TASK INSTRUCTIONS -> This exercise calls for an exact transcription. Set down every record below.

··· RECORDS PROVIDED ···

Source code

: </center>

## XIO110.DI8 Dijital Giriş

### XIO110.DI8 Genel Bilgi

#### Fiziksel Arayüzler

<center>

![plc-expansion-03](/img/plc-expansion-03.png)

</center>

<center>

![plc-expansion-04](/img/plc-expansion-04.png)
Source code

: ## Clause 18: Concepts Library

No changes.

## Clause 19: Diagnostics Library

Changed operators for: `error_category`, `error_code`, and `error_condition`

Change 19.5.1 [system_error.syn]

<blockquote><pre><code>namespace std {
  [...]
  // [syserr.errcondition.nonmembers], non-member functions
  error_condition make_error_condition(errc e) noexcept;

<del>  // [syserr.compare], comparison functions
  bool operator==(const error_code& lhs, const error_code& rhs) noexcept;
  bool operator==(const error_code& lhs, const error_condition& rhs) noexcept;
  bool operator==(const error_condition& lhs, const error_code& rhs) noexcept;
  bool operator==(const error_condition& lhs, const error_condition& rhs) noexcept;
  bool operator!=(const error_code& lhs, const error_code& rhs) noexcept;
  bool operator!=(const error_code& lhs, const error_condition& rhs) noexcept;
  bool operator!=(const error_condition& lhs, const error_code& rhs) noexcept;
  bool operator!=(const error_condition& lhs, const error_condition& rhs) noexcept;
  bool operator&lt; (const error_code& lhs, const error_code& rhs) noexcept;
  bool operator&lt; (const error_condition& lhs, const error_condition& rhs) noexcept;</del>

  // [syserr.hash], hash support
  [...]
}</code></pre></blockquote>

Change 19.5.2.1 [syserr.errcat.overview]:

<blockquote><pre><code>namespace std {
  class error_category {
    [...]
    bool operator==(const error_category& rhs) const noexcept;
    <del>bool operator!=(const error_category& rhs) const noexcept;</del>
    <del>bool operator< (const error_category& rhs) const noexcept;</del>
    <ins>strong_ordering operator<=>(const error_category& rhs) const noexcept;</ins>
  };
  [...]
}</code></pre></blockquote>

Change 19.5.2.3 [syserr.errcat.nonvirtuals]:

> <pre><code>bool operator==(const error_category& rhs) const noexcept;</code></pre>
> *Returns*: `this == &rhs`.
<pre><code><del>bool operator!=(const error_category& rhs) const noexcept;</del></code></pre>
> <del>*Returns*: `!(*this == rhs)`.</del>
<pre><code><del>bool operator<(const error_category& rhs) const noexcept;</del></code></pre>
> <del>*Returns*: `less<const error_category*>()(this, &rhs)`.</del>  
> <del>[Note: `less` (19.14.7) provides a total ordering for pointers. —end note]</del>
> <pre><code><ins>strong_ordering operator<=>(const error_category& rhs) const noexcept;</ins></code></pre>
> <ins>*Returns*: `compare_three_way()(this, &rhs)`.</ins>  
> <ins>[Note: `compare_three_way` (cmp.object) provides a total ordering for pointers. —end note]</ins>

···

ANSWER BOX ->
Source code

: </center>

## XIO110.DI8 Dijital Giriş

### XIO110.DI8 Genel Bilgi

#### Fiziksel Arayüzler

<center>

![plc-expansion-03](/img/plc-expansion-03.png)

</center>

<center>

![plc-expansion-04](/img/plc-expansion-04.png)
Source code

: ## Clause 18: Concepts Library

No changes.

## Clause 19: Diagnostics Library

Changed operators for: `error_category`, `error_code`, and `error_condition`

Change 19.5.1 [system_error.syn]

<blockquote><pre><code>namespace std {
  [...]
  // [syserr.errcondition.nonmembers], non-member functions
  error_condition make_error_condition(errc e) noexcept;

<del>  // [syserr.compare], comparison functions
  bool operator==(const error_code& lhs, const error_code& rhs) noexcept;
  bool operator==(const error_code& lhs, const error_condition& rhs) noexcept;
  bool operator==(const error_condition& lhs, const error_code& rhs) noexcept;
  bool operator==(const error_condition& lhs, const error_condition& rhs) noexcept;
  bool operator!=(const error_code& lhs, const error_code& rhs) noexcept;
  bool operator!=(const error_code& lhs, const error_condition& rhs) noexcept;
  bool operator!=(const error_condition& lhs, const error_code& rhs) noexcept;
  bool operator!=(const error_condition& lhs, const error_condition& rhs) noexcept;
  bool operator&lt; (const error_code& lhs, const error_code& rhs) noexcept;
  bool operator&lt; (const error_condition& lhs, const error_condition& rhs) noexcept;</del>

  // [syserr.hash], hash support
  [...]
}</code></pre></blockquote>

Change 19.5.2.1 [syserr.errcat.overview]:

<blockquote><pre><code>namespace std {
  class error_category {
    [...]
    bool operator==(const error_category& rhs) const noexcept;
    <del>bool operator!=(const error_category& rhs) const noexcept;</del>
    <del>bool operator< (const error_category& rhs) const noexcept;</del>
    <ins>strong_ordering operator<=>(const error_category& rhs) const noexcept;</ins>
  };
  [...]
}</code></pre></blockquote>

Change 19.5.2.3 [syserr.errcat.nonvirtuals]:

> <pre><code>bool operator==(const error_category& rhs) const noexcept;</code></pre>
> *Returns*: `this == &rhs`.
<pre><code><del>bool operator!=(const error_category& rhs) const noexcept;</del></code></pre>
> <del>*Returns*: `!(*this == rhs)`.</del>
<pre><code><del>bool operator<(const error_category& rhs) const noexcept;</del></code></pre>
> <del>*Returns*: `less<const error_category*>()(this, &rhs)`.</del>  
> <del>[Note: `less` (19.14.7) provides a total ordering for pointers. —end note]</del>
> <pre><code><ins>strong_ordering operator<=>(const error_category& rhs) const noexcept;</ins></code></pre>
> <ins>*Returns*: `compare_three_way()(this, &rhs)`.</ins>  
> <ins>[Note: `compare_three_way` (cmp.object) provides a total ordering for pointers. —end note]</ins>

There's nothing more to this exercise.